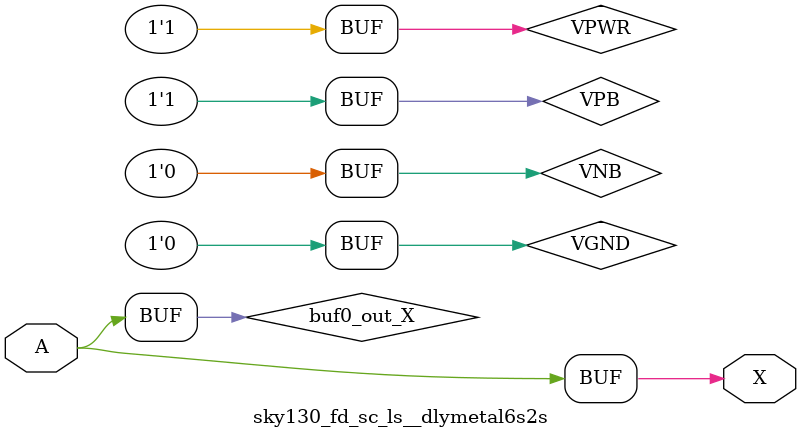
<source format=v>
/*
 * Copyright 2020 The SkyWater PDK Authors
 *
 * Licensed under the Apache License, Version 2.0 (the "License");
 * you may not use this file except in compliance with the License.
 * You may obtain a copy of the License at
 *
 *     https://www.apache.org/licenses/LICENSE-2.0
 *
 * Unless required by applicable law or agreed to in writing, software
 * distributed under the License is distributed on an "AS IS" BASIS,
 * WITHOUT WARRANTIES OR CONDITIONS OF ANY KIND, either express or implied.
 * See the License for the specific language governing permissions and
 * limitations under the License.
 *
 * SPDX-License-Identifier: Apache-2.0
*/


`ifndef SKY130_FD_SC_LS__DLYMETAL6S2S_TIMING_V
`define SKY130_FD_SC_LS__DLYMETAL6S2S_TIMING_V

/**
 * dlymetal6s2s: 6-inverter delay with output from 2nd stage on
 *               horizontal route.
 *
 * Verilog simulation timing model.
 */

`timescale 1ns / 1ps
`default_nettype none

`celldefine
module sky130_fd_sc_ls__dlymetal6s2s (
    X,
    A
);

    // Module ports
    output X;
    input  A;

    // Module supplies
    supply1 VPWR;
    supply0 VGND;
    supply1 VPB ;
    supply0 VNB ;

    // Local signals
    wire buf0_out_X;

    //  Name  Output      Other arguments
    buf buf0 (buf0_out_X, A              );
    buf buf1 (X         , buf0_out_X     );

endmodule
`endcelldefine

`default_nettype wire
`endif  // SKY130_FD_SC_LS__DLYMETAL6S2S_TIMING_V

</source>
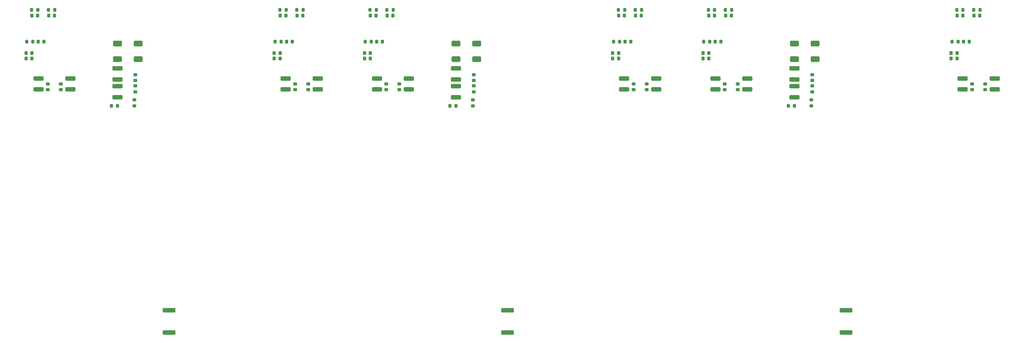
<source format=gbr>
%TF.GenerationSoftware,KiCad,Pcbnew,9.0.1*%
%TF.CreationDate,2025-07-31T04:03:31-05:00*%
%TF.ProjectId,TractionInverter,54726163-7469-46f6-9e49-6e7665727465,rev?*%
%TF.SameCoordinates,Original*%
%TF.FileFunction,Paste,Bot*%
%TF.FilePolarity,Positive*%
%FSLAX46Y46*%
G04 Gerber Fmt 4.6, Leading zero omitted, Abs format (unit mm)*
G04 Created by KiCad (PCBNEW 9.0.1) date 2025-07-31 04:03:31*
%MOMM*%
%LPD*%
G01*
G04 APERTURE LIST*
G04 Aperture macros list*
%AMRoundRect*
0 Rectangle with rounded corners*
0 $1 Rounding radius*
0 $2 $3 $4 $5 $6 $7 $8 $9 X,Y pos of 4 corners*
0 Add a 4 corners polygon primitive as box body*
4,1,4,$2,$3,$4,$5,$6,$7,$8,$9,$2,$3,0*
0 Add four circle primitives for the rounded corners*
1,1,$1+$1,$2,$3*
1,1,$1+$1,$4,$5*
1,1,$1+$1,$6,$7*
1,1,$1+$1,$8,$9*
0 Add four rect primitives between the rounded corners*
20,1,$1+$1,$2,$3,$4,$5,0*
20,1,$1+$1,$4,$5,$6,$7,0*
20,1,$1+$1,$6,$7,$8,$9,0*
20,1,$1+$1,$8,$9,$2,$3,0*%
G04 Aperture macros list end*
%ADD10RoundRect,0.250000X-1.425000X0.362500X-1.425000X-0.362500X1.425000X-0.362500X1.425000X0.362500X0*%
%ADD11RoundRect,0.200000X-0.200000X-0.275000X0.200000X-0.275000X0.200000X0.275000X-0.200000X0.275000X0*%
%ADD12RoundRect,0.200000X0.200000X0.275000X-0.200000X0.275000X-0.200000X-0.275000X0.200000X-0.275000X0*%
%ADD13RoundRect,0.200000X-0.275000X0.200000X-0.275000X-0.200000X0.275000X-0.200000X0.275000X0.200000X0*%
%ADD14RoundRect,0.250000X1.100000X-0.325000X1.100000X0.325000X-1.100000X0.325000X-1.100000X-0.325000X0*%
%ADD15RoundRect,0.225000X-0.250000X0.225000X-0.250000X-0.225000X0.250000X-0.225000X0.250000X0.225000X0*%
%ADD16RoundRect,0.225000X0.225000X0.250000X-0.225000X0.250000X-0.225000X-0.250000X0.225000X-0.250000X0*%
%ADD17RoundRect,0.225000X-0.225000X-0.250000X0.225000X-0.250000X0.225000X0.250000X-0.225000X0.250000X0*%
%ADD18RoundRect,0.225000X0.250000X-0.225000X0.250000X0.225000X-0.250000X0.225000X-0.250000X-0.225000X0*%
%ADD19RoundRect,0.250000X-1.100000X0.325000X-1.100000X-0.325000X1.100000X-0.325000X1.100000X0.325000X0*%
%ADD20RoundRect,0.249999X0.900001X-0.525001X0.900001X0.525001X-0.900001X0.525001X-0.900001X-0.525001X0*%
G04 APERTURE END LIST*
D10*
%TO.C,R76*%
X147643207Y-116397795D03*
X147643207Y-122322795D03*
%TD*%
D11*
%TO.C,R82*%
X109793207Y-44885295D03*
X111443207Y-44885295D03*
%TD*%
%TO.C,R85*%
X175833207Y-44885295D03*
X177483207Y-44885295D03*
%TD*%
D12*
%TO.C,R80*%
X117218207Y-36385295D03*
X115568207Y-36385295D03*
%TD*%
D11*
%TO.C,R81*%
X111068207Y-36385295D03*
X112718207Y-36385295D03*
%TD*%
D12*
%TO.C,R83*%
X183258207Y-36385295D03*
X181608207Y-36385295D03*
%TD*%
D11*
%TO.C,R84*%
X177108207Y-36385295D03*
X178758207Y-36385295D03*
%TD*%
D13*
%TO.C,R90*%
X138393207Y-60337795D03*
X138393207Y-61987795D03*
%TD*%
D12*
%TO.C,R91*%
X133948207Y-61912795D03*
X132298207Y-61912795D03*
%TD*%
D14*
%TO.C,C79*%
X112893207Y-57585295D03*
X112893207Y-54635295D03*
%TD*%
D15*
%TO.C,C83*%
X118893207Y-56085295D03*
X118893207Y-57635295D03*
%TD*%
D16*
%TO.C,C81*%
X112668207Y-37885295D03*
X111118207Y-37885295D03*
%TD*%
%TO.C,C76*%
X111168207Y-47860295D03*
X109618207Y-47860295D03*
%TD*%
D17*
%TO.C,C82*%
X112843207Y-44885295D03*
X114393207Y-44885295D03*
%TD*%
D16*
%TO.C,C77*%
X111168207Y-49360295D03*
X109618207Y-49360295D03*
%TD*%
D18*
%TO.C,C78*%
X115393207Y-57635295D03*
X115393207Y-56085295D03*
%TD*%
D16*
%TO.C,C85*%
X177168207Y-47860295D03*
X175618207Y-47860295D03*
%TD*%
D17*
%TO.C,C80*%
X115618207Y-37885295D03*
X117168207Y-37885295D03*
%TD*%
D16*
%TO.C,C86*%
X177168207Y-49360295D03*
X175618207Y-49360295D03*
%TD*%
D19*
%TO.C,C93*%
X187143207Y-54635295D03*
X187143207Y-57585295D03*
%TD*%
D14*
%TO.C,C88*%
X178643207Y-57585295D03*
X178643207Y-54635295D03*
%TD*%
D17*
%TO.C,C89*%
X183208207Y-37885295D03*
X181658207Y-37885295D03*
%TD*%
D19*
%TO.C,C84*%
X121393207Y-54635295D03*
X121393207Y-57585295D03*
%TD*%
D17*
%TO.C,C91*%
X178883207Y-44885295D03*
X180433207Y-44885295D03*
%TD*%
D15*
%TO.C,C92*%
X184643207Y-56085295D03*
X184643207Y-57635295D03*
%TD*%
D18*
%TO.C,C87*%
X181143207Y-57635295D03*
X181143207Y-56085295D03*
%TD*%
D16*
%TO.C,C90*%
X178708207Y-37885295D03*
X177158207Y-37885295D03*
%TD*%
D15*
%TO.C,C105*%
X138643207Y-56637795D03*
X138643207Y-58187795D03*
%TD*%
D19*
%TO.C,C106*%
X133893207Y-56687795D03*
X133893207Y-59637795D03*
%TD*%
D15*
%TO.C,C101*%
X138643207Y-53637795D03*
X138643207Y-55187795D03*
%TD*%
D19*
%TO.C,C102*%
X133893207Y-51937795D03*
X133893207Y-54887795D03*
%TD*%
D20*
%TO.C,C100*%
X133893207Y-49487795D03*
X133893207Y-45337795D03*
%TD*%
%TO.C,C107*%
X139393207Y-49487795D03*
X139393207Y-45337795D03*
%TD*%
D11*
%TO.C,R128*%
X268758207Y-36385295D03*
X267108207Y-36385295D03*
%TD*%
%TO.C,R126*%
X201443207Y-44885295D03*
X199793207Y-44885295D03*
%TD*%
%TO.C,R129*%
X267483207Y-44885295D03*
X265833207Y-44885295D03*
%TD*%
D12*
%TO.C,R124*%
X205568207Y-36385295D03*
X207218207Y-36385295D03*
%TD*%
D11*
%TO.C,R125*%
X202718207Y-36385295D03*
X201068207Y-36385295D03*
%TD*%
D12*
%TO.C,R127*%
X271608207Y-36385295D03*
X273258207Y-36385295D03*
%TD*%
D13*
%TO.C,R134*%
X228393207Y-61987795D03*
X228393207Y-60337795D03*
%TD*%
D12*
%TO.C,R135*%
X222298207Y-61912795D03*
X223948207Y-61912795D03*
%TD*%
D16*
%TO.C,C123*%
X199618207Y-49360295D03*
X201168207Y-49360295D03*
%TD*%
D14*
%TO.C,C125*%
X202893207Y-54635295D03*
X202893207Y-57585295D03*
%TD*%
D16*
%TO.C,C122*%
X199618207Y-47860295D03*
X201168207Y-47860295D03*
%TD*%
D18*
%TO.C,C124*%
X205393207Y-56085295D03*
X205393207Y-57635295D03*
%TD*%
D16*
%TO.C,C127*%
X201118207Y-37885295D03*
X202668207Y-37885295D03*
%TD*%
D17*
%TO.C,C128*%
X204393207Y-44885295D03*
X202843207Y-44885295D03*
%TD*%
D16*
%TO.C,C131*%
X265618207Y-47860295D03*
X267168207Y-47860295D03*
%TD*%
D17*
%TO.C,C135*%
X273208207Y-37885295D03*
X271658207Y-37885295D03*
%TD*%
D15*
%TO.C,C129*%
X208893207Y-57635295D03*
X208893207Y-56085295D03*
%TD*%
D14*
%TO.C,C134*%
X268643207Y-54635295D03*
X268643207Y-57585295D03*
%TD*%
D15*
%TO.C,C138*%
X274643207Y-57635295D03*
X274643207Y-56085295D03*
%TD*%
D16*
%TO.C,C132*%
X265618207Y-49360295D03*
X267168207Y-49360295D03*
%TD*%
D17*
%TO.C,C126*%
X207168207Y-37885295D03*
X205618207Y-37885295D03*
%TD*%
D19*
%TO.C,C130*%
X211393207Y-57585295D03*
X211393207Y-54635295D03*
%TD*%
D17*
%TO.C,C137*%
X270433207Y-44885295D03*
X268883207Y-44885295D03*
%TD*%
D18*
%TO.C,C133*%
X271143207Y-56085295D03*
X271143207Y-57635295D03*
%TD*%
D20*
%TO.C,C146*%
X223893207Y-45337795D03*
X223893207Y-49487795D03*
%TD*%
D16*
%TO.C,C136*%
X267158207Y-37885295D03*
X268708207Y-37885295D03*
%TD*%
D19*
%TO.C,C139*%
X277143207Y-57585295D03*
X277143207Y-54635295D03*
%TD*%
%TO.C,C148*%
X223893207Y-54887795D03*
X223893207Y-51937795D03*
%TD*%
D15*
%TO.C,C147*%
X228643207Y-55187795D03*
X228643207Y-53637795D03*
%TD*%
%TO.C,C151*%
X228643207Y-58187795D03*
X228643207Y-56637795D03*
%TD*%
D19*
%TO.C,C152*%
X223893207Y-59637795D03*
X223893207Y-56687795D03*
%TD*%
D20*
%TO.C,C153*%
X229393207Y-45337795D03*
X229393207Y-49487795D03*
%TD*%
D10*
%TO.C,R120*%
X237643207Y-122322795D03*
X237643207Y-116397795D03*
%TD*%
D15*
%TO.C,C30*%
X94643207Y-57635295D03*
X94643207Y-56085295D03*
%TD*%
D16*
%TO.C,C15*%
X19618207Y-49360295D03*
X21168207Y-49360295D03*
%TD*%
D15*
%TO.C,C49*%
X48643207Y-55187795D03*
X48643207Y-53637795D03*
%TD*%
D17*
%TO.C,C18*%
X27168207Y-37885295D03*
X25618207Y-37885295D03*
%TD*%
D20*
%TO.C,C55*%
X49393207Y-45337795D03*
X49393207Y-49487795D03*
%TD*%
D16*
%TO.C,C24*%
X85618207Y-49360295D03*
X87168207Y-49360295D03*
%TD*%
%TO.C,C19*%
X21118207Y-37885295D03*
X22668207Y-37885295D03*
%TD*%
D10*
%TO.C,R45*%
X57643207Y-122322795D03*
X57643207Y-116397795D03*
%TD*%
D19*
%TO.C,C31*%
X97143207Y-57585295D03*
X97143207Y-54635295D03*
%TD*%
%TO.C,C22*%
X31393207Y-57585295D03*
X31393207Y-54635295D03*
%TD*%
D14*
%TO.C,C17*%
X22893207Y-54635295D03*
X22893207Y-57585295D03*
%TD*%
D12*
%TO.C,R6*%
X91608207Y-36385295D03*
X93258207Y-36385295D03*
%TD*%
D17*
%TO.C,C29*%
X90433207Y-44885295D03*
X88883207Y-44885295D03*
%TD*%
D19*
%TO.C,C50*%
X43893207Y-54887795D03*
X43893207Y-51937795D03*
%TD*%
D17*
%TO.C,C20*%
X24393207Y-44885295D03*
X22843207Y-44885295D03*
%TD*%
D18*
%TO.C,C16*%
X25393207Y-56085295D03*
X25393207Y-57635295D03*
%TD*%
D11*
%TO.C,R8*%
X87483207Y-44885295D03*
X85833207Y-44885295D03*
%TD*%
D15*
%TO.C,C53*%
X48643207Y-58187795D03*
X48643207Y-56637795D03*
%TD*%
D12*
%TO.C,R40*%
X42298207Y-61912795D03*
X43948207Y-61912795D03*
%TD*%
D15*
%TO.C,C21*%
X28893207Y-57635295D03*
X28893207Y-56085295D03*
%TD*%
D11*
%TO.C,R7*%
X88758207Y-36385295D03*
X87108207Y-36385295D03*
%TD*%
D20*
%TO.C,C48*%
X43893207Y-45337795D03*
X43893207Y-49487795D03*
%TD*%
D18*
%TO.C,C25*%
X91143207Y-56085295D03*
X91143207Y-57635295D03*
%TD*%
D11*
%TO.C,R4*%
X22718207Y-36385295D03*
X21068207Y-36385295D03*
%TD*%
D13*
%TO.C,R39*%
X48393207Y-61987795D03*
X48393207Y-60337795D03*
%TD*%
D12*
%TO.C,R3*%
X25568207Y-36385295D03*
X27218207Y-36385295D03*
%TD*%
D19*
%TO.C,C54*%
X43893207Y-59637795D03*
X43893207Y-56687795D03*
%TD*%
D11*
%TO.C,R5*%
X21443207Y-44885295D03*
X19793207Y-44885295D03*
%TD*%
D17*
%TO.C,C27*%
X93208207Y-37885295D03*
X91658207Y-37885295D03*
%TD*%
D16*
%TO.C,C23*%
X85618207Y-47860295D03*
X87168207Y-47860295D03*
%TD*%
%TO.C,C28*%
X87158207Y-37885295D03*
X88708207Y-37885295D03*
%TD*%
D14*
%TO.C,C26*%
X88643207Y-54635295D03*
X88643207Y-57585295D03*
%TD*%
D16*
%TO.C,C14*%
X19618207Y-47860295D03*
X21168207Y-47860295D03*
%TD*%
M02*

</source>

════

Job item:
Look back at the data above. Transcribe exactly the lines starting at the line that contains "X181143207Y-57635295D03*" and ending at the line that contains "X201168207Y-49360295D03*".

Answer to the problem:
X181143207Y-57635295D03*
X181143207Y-56085295D03*
%TD*%
D16*
%TO.C,C90*%
X178708207Y-37885295D03*
X177158207Y-37885295D03*
%TD*%
D15*
%TO.C,C105*%
X138643207Y-56637795D03*
X138643207Y-58187795D03*
%TD*%
D19*
%TO.C,C106*%
X133893207Y-56687795D03*
X133893207Y-59637795D03*
%TD*%
D15*
%TO.C,C101*%
X138643207Y-53637795D03*
X138643207Y-55187795D03*
%TD*%
D19*
%TO.C,C102*%
X133893207Y-51937795D03*
X133893207Y-54887795D03*
%TD*%
D20*
%TO.C,C100*%
X133893207Y-49487795D03*
X133893207Y-45337795D03*
%TD*%
%TO.C,C107*%
X139393207Y-49487795D03*
X139393207Y-45337795D03*
%TD*%
D11*
%TO.C,R128*%
X268758207Y-36385295D03*
X267108207Y-36385295D03*
%TD*%
%TO.C,R126*%
X201443207Y-44885295D03*
X199793207Y-44885295D03*
%TD*%
%TO.C,R129*%
X267483207Y-44885295D03*
X265833207Y-44885295D03*
%TD*%
D12*
%TO.C,R124*%
X205568207Y-36385295D03*
X207218207Y-36385295D03*
%TD*%
D11*
%TO.C,R125*%
X202718207Y-36385295D03*
X201068207Y-36385295D03*
%TD*%
D12*
%TO.C,R127*%
X271608207Y-36385295D03*
X273258207Y-36385295D03*
%TD*%
D13*
%TO.C,R134*%
X228393207Y-61987795D03*
X228393207Y-60337795D03*
%TD*%
D12*
%TO.C,R135*%
X222298207Y-61912795D03*
X223948207Y-61912795D03*
%TD*%
D16*
%TO.C,C123*%
X199618207Y-49360295D03*
X201168207Y-49360295D03*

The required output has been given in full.